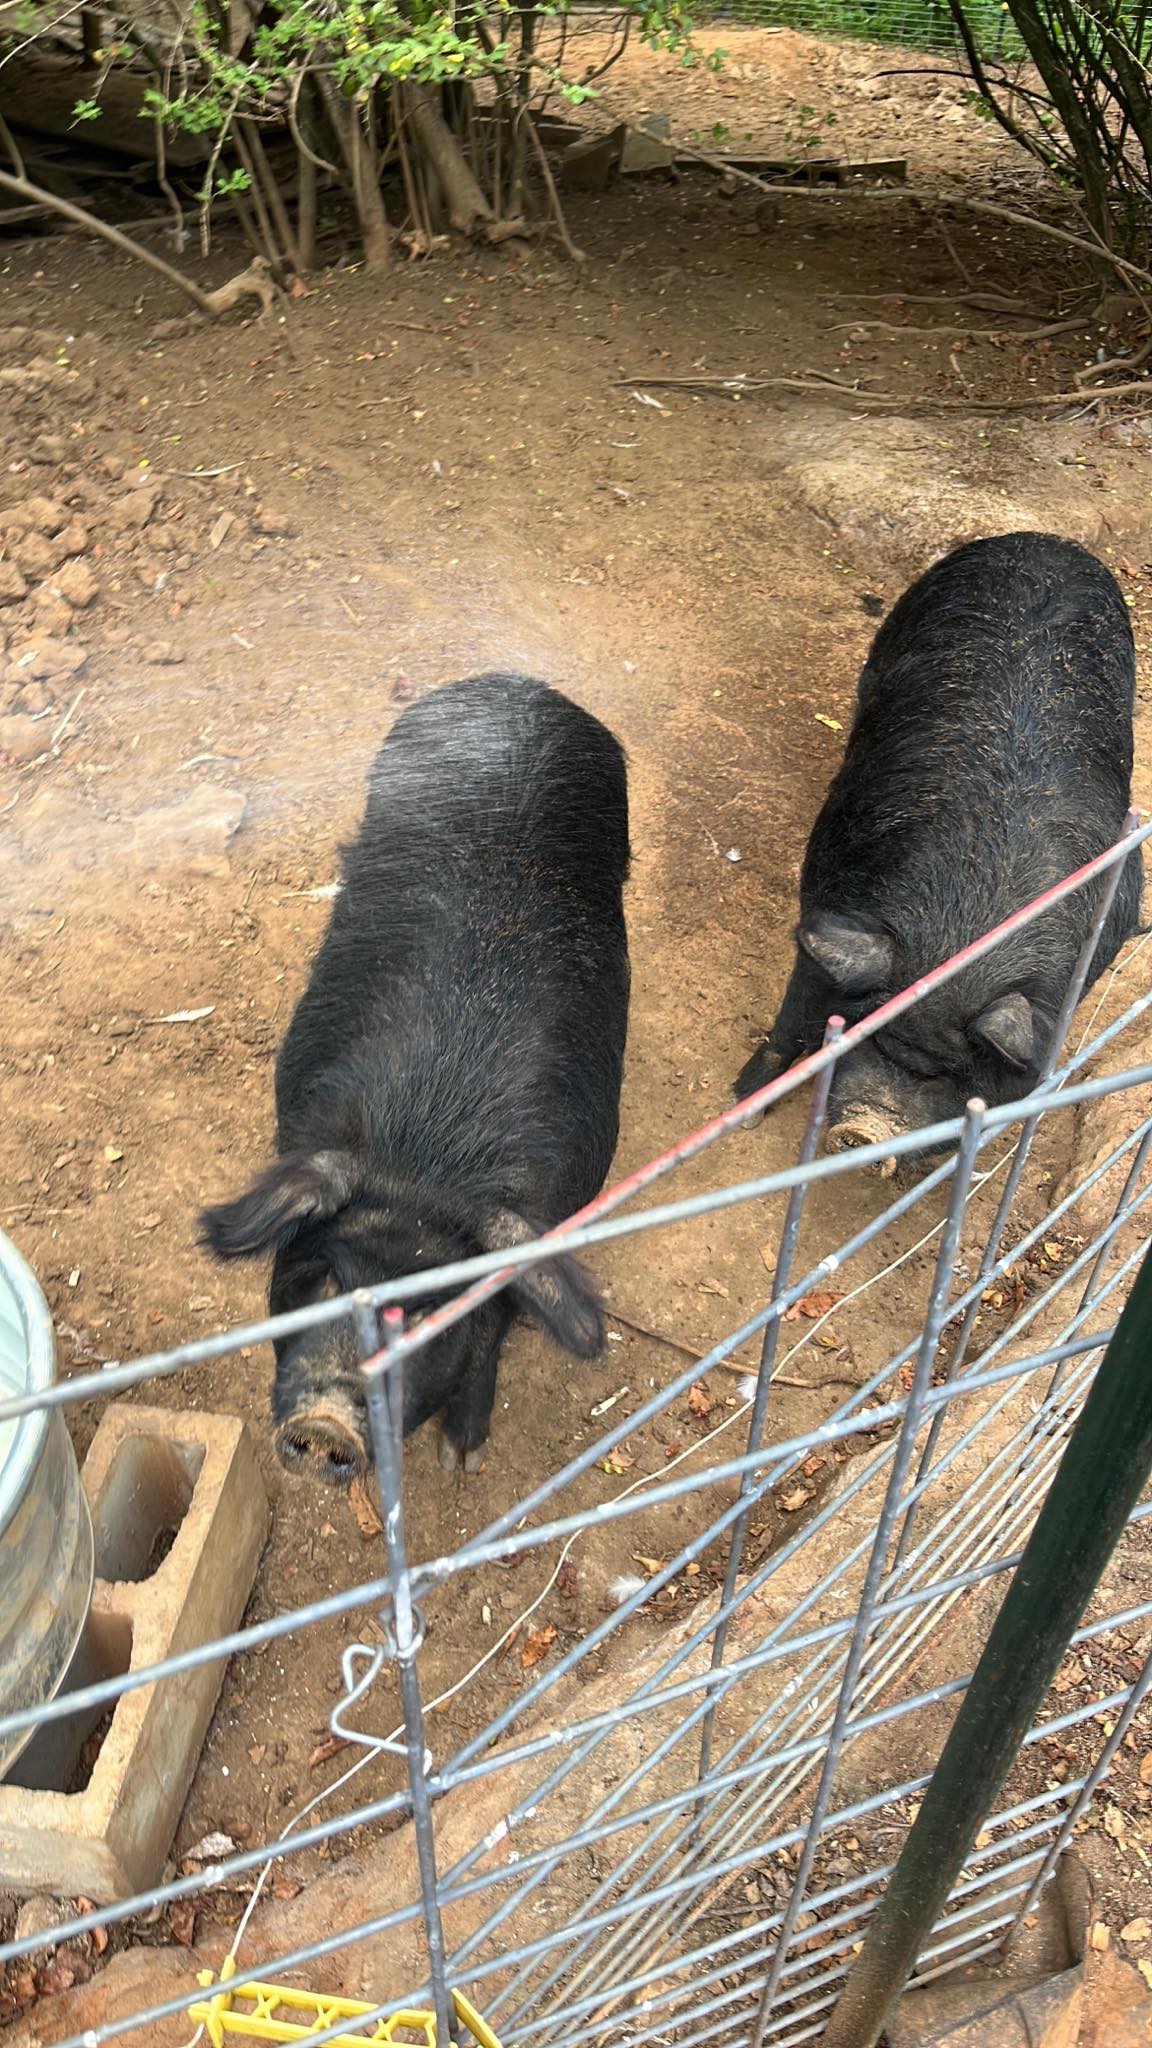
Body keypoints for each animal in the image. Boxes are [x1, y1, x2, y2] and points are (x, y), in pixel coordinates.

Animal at [200, 672, 630, 1483]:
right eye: (328, 1281)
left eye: (431, 1318)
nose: (328, 1422)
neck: (426, 1160)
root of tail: (512, 678)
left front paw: (461, 1464)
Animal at [734, 532, 1142, 1165]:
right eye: (870, 1034)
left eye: (958, 1071)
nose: (867, 1131)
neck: (967, 926)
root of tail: (1040, 538)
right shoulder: (829, 902)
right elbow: (794, 1015)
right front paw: (746, 1103)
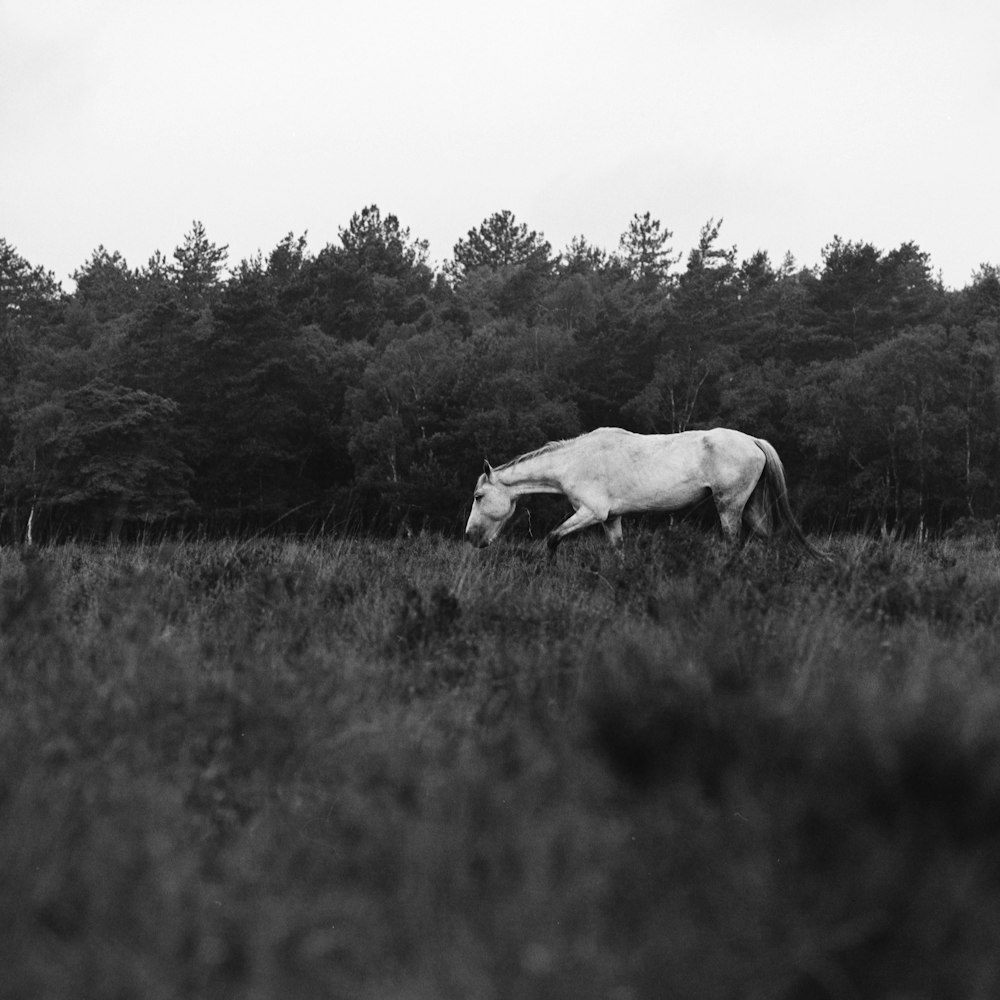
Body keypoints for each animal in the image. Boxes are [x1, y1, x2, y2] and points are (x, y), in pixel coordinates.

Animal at [464, 426, 824, 560]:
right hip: (749, 505)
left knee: (733, 543)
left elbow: (553, 538)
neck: (574, 461)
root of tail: (752, 440)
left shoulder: (591, 513)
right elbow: (618, 552)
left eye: (478, 497)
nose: (470, 537)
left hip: (730, 505)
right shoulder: (610, 519)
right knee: (765, 538)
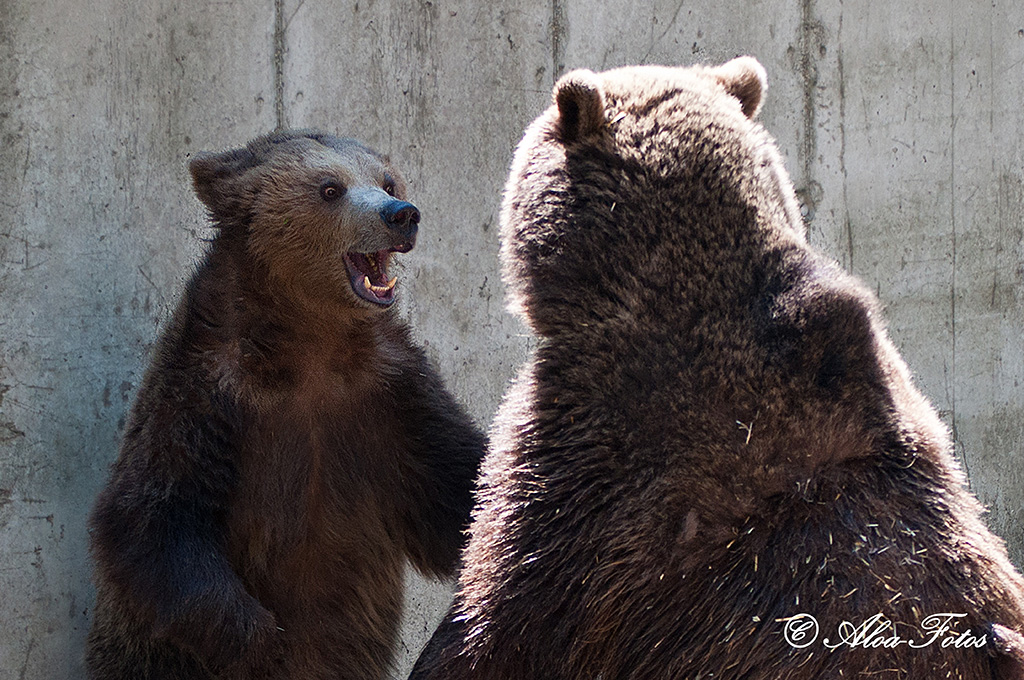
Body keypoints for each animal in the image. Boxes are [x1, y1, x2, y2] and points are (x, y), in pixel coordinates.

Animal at [84, 129, 483, 680]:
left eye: (386, 180)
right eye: (330, 188)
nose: (401, 214)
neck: (308, 343)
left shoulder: (393, 395)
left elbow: (457, 488)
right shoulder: (207, 394)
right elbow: (155, 514)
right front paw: (257, 636)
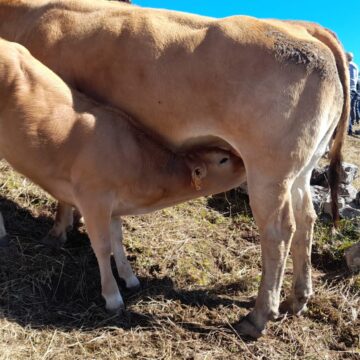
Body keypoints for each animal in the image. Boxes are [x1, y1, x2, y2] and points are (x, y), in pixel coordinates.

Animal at [0, 0, 348, 338]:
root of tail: (305, 31)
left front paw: (59, 231)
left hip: (268, 173)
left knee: (278, 232)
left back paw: (259, 316)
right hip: (300, 172)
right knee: (306, 219)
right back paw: (297, 298)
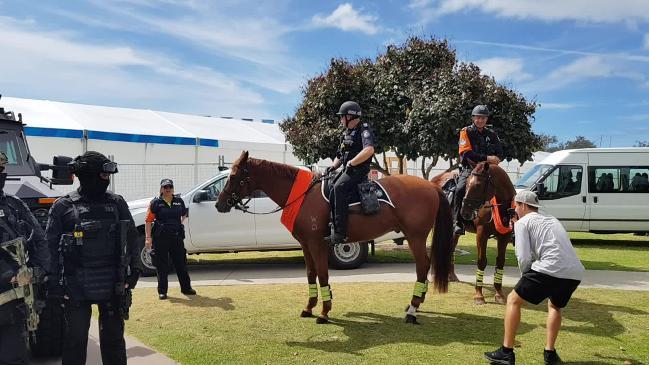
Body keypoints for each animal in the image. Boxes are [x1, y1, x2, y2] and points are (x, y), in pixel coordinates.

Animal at [215, 151, 454, 324]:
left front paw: (324, 312)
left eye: (234, 176)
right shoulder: (306, 245)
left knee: (423, 266)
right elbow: (310, 274)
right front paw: (309, 307)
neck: (303, 196)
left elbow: (322, 274)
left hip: (416, 237)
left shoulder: (317, 244)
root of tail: (432, 185)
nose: (219, 204)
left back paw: (413, 309)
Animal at [432, 162, 512, 304]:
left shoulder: (504, 237)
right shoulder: (482, 234)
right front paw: (479, 295)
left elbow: (500, 262)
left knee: (451, 249)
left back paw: (451, 276)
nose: (464, 211)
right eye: (467, 183)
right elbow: (481, 261)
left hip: (454, 232)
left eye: (478, 185)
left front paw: (499, 294)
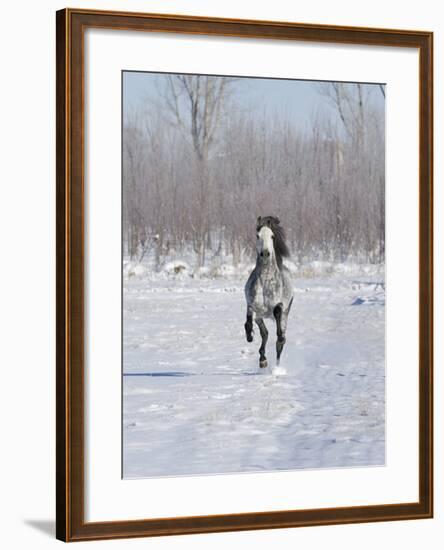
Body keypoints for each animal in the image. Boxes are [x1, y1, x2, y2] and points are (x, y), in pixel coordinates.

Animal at [245, 217, 294, 370]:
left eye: (272, 236)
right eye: (257, 236)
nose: (265, 253)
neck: (265, 281)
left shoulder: (279, 305)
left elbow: (277, 313)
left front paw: (280, 337)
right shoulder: (253, 306)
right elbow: (248, 321)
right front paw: (249, 336)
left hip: (286, 315)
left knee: (280, 342)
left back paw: (277, 366)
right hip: (260, 317)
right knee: (265, 334)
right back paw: (263, 360)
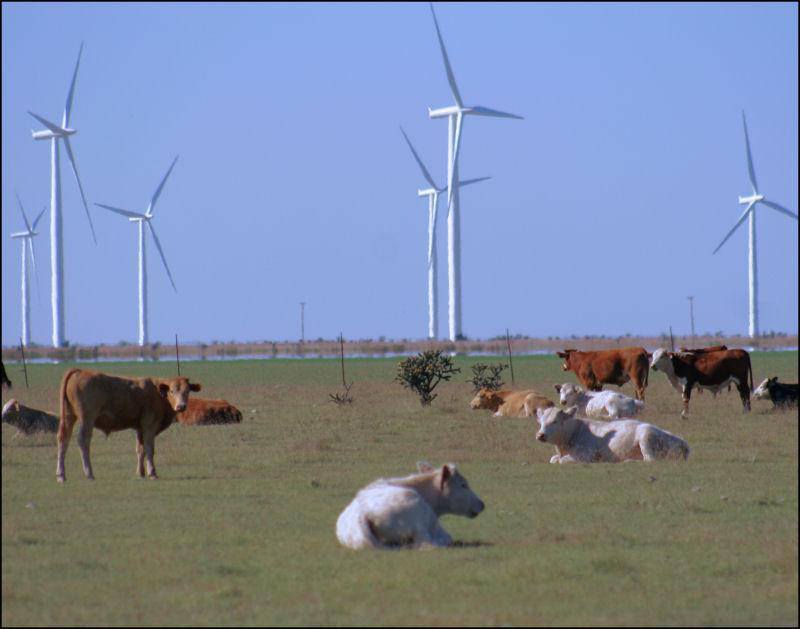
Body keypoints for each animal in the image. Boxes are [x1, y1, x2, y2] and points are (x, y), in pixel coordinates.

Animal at [57, 368, 202, 482]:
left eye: (187, 391)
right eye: (172, 391)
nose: (181, 406)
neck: (158, 393)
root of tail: (80, 371)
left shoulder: (140, 428)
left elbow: (140, 449)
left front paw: (140, 473)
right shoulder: (149, 425)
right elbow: (149, 448)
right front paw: (152, 472)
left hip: (69, 416)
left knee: (64, 439)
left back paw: (61, 475)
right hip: (87, 418)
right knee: (83, 440)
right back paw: (89, 473)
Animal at [535, 406, 690, 463]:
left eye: (555, 421)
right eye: (540, 422)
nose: (540, 435)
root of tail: (683, 443)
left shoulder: (586, 455)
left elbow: (560, 461)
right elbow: (553, 459)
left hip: (646, 437)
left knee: (649, 460)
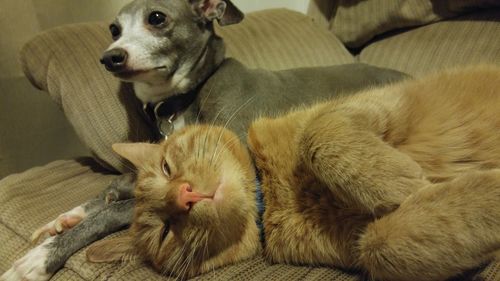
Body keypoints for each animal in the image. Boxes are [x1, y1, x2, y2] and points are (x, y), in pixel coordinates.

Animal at [2, 1, 410, 278]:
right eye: (114, 28)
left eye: (156, 18)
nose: (110, 58)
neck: (186, 97)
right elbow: (119, 186)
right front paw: (66, 217)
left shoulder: (241, 175)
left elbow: (120, 207)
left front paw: (43, 256)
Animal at [88, 64, 500, 278]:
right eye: (164, 231)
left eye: (167, 167)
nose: (185, 195)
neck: (272, 192)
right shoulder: (361, 247)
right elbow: (385, 244)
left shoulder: (372, 103)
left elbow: (318, 135)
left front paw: (400, 182)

********

▶ EXERCISE OBJECTIVE: Nothing should appear in the answer except the lines above from the line with "left elbow: (140, 449)" through the line with "right back paw: (89, 473)", both included, written out exactly.

▶ THE ANSWER:
left elbow: (140, 449)
left front paw: (140, 473)
right shoulder: (149, 425)
right elbow: (149, 448)
right front paw: (152, 472)
left hip: (69, 416)
left knee: (64, 439)
left back paw: (61, 475)
right hip: (87, 418)
right knee: (83, 440)
right back paw: (89, 473)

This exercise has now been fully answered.